Winter Term will be the first full term the Counseling Center has three full-time staff members. The increase has allowed them to offer more outreach programs and appointments.
The Counseling Center’s recent Eating Disorder Screening Day brought in around 10 participants, compared to Depression Screening Day’s 61 last term.
“That’s expected when it comes to eating screening, because individuals might not feel ready to come to talk to an individual about that. And so we were very thrilled with the depression one . . . we were also happy with the eating because we did get to talk to individuals who needed support,” Interim Director of Counseling Services Janell McGruder explained.
During the week, the center also reserved intake spots for those concerned about eating disorders, but who could not go to the screening day.
Outreach efforts overall have increased, as the Counseling Center tries to make sure students know they can use it if they feel the need to, and are comfortable doing so. McGruder has also implemented outreach programming for faculty as well.
“We went from, pretty much, zero to a 100 with outreach pretty quickly. And I think that’s good. Students are coming to events and those students are then turning into clients when they need to,” Vice President for Student Development Anne Ehrlich said.
Some students have been worried about delays between scheduling and when they could get an appointment. McGruder said the center currently does not have a waitlist, but that openings and student schedules need to align. There may also be limited openings if a student wants to meet with a specific counselor.

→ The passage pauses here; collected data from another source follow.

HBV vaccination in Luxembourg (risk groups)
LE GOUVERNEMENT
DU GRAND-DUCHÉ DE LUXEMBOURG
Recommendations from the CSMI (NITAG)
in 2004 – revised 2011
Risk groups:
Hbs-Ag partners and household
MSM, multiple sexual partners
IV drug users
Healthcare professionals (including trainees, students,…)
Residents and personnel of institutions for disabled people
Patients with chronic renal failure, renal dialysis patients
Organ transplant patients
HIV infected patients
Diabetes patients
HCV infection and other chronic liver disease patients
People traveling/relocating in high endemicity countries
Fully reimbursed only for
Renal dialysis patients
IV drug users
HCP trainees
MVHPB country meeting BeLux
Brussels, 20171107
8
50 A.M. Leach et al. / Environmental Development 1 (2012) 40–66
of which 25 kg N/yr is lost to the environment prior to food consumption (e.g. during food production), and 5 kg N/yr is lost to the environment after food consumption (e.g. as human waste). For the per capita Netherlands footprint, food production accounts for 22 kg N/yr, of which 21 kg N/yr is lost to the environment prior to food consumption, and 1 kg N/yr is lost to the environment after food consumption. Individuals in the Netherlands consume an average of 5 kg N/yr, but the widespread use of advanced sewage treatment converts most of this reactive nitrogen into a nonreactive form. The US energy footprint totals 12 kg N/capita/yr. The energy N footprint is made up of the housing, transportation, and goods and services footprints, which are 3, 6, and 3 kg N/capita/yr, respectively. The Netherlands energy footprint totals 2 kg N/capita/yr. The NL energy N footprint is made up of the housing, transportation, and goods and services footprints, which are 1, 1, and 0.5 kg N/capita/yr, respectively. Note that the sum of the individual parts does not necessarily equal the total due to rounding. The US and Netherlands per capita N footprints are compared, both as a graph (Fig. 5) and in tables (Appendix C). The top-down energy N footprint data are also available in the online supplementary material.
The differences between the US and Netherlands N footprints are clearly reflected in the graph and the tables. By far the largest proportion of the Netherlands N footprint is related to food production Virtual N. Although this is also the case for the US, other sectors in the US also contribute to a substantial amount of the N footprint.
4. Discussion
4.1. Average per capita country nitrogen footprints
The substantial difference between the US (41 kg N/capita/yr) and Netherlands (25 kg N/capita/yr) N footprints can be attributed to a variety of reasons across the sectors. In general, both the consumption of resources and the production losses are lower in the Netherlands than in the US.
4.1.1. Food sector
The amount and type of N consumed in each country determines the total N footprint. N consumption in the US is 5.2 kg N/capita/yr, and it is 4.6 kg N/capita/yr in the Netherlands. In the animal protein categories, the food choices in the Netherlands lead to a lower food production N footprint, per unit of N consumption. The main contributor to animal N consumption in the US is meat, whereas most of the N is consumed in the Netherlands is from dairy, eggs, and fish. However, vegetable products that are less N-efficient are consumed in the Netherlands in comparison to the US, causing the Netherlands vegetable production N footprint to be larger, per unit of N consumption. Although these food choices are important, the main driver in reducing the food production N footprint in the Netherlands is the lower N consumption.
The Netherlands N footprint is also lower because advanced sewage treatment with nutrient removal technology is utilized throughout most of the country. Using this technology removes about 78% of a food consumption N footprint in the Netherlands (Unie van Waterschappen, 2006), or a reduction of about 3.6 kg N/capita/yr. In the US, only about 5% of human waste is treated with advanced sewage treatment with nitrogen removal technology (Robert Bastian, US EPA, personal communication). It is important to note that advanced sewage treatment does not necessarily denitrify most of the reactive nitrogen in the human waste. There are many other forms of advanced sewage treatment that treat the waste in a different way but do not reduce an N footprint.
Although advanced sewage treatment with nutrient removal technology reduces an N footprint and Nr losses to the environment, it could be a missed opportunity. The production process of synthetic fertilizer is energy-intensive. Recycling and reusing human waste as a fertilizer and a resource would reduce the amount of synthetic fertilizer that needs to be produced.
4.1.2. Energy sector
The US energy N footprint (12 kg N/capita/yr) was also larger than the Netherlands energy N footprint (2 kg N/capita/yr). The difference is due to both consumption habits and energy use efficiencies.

Crisis appointments are always available if students feel they need to talk to someone, but intake and counseling sessions can take longer to fit into the schedule. To help this, intake sessions have been cut down to 30 minutes. The center has also started to offer 30 minute consultation appointments for students who have questions about counseling as well.
“If you call and make a dentist appointment, it takes a couple days to get in, but if you have a toothache right then, you can get in right then at that moment,” McGruder said.
The center added counselor in Student Development Cody Maddock in late September, opening up more appointment times and opportunities for outreach.
The expanded staff now uses Titanium Schedule, a new electronic medical records system. Ehrlich suggested using Titanium Schedule, which she implemented while working at Woodbury University before coming to Knox. A donor funded Titanium Schedule at Knox, but Ehrlich had originally planned to have the college pay for it.
“It’s very inexpensive, actually, and makes a big impact,” Ehrlich said.
McGruder believes that the changes have been beneficial, as more students have been utilizing the center. Over the rest of Winter Term and in the following terms McGruder wants to have the center start reaching out more to marginalized demographics on campus.
Students have been using the outreach programs though, and have shown initiative in taking care of their mental health.
“Students are being proactive,” she said.
In his time here, Maddock has gained a similar opinion of the students.
“I have enjoyed it immensely; the students are great,” said Maddock, “I’ve been impressed with how actively involved Knox students are with themselves, with the community. It’s really been a joy to get to know the campus and the spirit of Knox.”